◆ **Passage**:
More disturbing is the research of Richard Arum and Josipa Roksa. They administered the Collegiate Learning Assessment, a cognitive test measuring critical thinking, complex reasoning and writing, to 2300 students at 24 universities in their first semester and at the end of their sophomore year. They found only limited improvement (.18 of a standard deviation, on average), and no improvement at all among 45% of the students. Of the behaviors they measured, only time spent studying was associated with cognitive gains.

Beginning in the 1980s, colleges and universities entered what is sometimes called the “student-as-consumer” era. Almost all of them began routinely administering student evaluations of teaching (SETs), and basing decisions about tenure and promotion of faculty members in part on their SETs. Social psychologist Wolfgang Stroebe, in an article entitled “Why Good Teaching Evaluations May Reward Bad Teaching,” argues that SETs are responsible for some of the grade inflation. Stroebe has organized the research on SETs around two hypotheses which he calls the bias assumption and the grading leniency assumption.

The Bias Assumption

It has long been known that higher student grades are associated with better evaluations, both within and between classes. That is, within a class, the students with the highest grades give the instructor the most favorable evaluations. When you compare different classes, those with the highest average grades also have the highest average SETs. A recent meta-analysis found that grades account for about 10% of the variability in teaching evaluations.

Since these data are correlational, their meaning is ambiguous. They were initially interpreted to mean that teaching effectiveness influences both grades and evaluations. If so, SETs are a valid measure of instructional quality. Stroebe’s bias assumption states that students give favorable evaluations in appreciation for having less work to do and higher grades, and that this is an important source of bias which undermines the validity of SETs.

Over the years, this debate has been a source of animosity among college faculty. It is probably the case that SET believers receive more favorable evaluations than SET skeptics. SET believers sometimes accuse SET skeptics of making excuses for their poor student evaluations, while skeptics suggest that believers are in denial about the possibility that their high ratings are obtained in part by ingratiating their students.

The obvious—but unethical—way to test the bias hypothesis is to manipulate students’ grades in order to see what effect this has on SETs. Back in the days before ethical review of research with human subjects became routine, there were a few studies that temporarily gave students false feedback about their grades. They found that grades did affect evaluations. For example, in one study, students in two large sections of General Psychology taught by the same instructor were graded on slightly different scales. The instructor received better evaluations in the section with the more generous grading scale.

There are several other research findings that, while correlational, are consistent with the bias hypothesis.

  • In the early 2000s, Wellesley College, concerned about grade inflation, instituted a policy requiring that average grades in introductory course be no higher than 3.33. This resulted in an immediate decline in grades. Average SETs declined significantly in the affected courses and departments.
  • Greenwald and Gillmore found that the grade a student expected affected not only ratings of teaching effectiveness, but also had significant effects on logically irrelevant factors such as ratings of the instructor’s handwriting, the audibility of his or her voice, and the quality of the classroom. This suggests that there is a general halo effect surrounding lenient instructors.
  • The website Rate My Professors (RMP) contains 15 million ratings of 1.4 miliion professors at 7000 colleges. Professors are rated on easiness, helpfulness, clarity, “hotness” and overall quality. Easiness—a question that is seldom asked on institutional evaluations—is defined on the website as the ability to get a high grade without working hard. RMP ratings closely match the institutional SET scores of the same professors. The two dimensions most highly correlated with overall quality are easiness (r = .62) and hotness (r = .64). Obviously, the professor’s physical attractiveness is another threat to the validity of student evaluations that is deserving of study.

◆ **Data shown**:

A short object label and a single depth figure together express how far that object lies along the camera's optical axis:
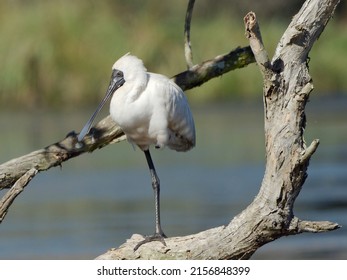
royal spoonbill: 18.22
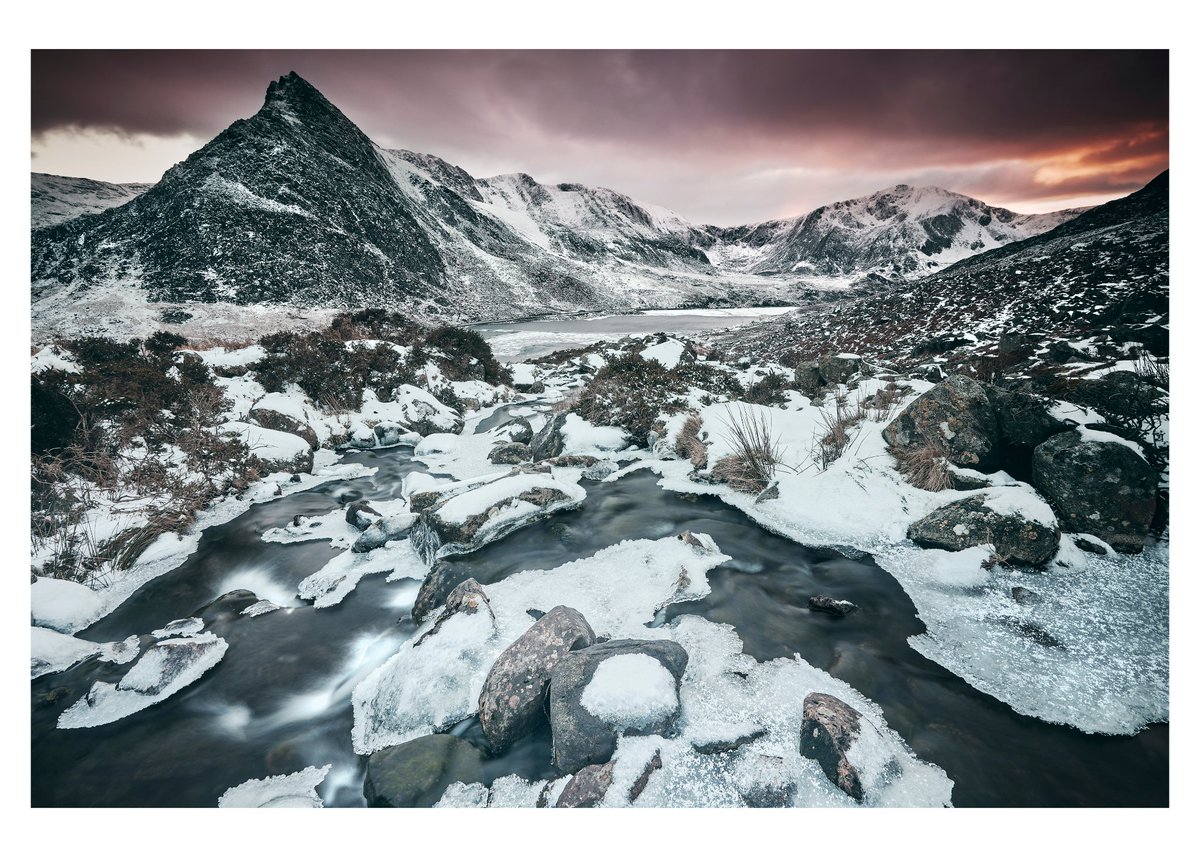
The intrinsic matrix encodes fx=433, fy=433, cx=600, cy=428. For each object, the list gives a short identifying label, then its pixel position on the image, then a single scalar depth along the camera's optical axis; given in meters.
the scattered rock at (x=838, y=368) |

◆ **Aim of the exercise**:
In the passage on teaching evaluations, what share of the variability in teaching evaluations did a recent meta-analysis attribute to grades? The material is unrelated to the passage on teaching evaluations.

◆ **Answer to the exercise**:
About 10%.